By contrast, more appropriate physiological forces will be applied when using the ballista spring modification of Kornhauser et al., known as the light auxiliary labial arch [21]. A vertical loop pointing downwards in the canine area is fashioned into a preformed circumferential arch of 0.016 in. stainless steel. This full arch auxiliary should always be used as a piggyback wire on a stiff continuous base arch, with both ends being inserted into the auxiliary tubes on the first molars or, occasionally, into the second premolar brackets. Displacing the loop upwards towards a palatally displaced canine produces a twist (torsion) that creates the light extrusive force of 25–35 cN on the canine, with a low deflection rate.
The force delivered to the impacted tooth by this mechanism is derived from the horizontal and upwards deflection of the vertical loop as it deforms the circumferential archform. The force may be reduced by using a finer‐gauge archwire or a lesser deflection. It may be increased by including an offset mesial to the molar band, inserted into an auxiliary tube. Alternatively, an elongated end of the wire, exiting the distal end of the molar tube, may be bent occlusally and in contact with the buccal surface of the molar, prior to engagement of the loop with the canine. Engaging the loop in the canine attachment will then activate the extrusive force. It should be noted here that force measurement of the loaded spring is very simple to adjust and regulate.
This method may also be used for a labial canine by constructing the loop to lie horizontally in its passive state and turned upwards in the vestibulum to be activated by ensnaring its terminal helix in the twisted ligature from the canine.
Elastics
As impacted teeth require to be moved in two directions, an eruptive force is needed to bring the tooth to the level of the occlusal plane and a horizontal (buccal or distal) force to bring the tooth into alignment in the arch. Palatally impacted teeth are generally moved into the arch using elastic chains or elastic threads extending from the canine to a main continuous buccal archwire, provided there is a free direct path, without the interference with a lateral incisor root (Figure 3.6a, b).
The conventional use of elastics to archwires for the purpose of completing this task successfully can still be accompanied by the appearance of undesirable movements of the adjacent teeth, such as displacement or rotations, indicating that anchorage is not sufficient. The need for a rigid base arch in this context is elementary.

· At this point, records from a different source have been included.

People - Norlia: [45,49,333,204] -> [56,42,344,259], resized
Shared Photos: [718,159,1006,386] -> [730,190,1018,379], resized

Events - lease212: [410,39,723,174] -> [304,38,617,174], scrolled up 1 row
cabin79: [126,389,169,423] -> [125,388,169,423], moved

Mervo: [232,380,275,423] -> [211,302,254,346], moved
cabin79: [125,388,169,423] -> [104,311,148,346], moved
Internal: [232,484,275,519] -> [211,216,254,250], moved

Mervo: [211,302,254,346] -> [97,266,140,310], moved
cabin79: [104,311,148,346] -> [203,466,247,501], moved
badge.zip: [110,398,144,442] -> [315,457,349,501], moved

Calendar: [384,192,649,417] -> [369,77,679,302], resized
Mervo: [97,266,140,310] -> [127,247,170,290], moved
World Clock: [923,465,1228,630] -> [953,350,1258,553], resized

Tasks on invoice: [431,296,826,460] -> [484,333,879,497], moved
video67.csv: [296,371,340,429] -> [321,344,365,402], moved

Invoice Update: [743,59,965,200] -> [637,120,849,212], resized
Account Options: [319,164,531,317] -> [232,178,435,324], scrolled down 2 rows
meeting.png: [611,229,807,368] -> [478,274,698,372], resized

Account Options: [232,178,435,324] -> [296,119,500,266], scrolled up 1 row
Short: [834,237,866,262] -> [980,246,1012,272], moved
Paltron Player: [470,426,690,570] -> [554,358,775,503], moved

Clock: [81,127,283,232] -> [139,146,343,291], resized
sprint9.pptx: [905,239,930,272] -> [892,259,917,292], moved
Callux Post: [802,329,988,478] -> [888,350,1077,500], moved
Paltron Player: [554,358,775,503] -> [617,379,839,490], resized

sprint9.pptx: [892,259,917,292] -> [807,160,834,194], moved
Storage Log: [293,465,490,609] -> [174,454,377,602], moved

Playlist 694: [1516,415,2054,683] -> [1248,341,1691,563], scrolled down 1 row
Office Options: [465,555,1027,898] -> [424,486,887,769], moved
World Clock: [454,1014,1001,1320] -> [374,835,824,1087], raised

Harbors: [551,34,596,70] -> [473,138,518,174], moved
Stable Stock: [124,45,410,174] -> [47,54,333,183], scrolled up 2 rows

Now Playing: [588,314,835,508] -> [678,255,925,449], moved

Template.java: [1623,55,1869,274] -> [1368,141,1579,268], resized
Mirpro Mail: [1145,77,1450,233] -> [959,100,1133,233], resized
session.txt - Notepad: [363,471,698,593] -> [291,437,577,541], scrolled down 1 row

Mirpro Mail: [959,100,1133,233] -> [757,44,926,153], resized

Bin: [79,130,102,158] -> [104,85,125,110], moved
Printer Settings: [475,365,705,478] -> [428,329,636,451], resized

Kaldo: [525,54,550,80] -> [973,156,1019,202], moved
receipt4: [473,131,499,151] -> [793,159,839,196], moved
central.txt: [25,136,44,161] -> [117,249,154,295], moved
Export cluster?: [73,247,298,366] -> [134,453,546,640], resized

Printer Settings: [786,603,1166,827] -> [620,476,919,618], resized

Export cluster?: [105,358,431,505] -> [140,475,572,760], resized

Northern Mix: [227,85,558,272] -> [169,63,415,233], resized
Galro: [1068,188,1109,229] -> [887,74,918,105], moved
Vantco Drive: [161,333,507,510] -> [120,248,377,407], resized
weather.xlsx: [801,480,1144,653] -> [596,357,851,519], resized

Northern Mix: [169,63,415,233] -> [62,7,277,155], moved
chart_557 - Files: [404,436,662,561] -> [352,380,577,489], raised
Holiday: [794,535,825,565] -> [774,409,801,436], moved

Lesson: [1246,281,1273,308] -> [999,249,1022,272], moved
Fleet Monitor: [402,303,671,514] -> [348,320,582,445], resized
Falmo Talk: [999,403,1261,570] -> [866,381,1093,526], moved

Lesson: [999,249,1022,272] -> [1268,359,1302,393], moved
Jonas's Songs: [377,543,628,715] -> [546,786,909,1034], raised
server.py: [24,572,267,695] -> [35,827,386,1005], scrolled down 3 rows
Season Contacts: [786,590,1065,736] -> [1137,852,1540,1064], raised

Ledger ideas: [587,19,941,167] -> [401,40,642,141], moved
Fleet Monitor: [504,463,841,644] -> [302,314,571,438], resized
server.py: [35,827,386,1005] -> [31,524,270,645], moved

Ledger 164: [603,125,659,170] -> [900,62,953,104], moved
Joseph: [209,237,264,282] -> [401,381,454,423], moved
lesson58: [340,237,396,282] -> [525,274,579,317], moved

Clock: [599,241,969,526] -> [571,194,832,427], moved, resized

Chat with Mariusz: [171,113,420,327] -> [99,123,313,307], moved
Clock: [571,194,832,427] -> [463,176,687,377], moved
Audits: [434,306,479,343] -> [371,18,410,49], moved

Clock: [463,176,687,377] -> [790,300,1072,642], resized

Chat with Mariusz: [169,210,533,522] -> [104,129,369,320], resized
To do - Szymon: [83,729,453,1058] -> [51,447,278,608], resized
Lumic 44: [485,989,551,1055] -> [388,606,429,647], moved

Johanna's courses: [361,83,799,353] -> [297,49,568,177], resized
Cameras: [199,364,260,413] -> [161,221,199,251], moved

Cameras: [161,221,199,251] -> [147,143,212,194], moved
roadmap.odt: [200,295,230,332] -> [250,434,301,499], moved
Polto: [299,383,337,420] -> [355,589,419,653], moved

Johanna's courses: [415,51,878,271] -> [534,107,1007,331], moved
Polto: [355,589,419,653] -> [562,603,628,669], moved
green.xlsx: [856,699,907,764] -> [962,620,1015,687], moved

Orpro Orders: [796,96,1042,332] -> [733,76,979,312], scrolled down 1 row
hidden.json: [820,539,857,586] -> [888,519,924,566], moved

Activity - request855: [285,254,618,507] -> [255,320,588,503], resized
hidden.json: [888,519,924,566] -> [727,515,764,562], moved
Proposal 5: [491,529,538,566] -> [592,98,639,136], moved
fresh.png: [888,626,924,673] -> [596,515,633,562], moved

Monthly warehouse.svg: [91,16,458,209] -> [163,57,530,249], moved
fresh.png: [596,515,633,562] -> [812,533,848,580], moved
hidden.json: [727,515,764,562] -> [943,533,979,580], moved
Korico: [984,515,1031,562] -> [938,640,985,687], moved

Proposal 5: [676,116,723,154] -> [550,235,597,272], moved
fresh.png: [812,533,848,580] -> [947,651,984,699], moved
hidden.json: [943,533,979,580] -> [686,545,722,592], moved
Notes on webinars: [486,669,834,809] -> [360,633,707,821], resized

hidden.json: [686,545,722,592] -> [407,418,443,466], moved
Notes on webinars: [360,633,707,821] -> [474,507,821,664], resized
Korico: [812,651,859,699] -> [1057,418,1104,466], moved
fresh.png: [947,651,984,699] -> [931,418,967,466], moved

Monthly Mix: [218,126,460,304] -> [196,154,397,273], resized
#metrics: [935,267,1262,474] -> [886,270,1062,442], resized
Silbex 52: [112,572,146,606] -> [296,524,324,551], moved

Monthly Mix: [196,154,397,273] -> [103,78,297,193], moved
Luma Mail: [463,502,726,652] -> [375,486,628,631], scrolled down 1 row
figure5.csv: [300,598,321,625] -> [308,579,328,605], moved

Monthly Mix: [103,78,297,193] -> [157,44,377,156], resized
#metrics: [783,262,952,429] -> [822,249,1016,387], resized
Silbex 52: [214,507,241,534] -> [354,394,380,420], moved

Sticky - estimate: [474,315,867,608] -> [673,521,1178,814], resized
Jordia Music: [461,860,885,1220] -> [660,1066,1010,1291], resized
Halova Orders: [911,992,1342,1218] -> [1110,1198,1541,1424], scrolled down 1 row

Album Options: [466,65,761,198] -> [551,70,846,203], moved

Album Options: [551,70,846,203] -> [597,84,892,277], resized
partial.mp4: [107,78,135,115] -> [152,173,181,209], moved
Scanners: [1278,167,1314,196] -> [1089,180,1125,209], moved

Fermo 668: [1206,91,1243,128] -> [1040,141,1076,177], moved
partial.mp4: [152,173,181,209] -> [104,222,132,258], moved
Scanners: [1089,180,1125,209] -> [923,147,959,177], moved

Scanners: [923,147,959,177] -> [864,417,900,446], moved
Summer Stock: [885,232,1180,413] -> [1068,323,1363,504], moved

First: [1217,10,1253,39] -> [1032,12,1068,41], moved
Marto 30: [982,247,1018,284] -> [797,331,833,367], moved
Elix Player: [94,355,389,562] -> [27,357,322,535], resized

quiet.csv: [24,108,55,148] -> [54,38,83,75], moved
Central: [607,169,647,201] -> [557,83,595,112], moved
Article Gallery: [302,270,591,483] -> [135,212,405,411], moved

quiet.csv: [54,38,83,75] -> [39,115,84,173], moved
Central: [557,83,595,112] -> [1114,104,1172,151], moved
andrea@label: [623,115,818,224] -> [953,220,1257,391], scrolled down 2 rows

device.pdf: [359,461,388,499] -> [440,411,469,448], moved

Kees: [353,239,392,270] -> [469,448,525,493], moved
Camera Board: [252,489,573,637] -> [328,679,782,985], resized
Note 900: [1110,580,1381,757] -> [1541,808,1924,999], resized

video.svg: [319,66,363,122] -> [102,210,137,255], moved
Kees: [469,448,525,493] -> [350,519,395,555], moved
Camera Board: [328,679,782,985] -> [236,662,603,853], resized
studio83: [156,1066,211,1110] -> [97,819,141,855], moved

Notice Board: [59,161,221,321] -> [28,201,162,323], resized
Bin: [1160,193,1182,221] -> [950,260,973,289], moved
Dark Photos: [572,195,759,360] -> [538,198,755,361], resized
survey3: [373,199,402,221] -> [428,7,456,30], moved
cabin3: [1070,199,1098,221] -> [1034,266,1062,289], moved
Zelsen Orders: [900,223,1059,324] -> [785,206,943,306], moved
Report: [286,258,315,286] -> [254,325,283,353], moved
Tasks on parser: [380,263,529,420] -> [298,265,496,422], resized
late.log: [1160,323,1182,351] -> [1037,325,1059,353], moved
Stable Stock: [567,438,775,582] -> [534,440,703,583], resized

Unwanted side effects, produced by intramaxillary elastics to the continuous archwire, are common. Intramaxillary elastic traction should not be used with non‐rigid archwires, except when applying palatal elastic traction to a transpalatal arch or in the presence of intermaxillary traction.
Fig. 3.6 (a, b) Using an elastomeric chain is relatively simple and cost‐effective in terms of time and materials. In order to achieve a good treatment outcome, it is crucial to control the direction of force application in the interests of avoiding unwanted side effects.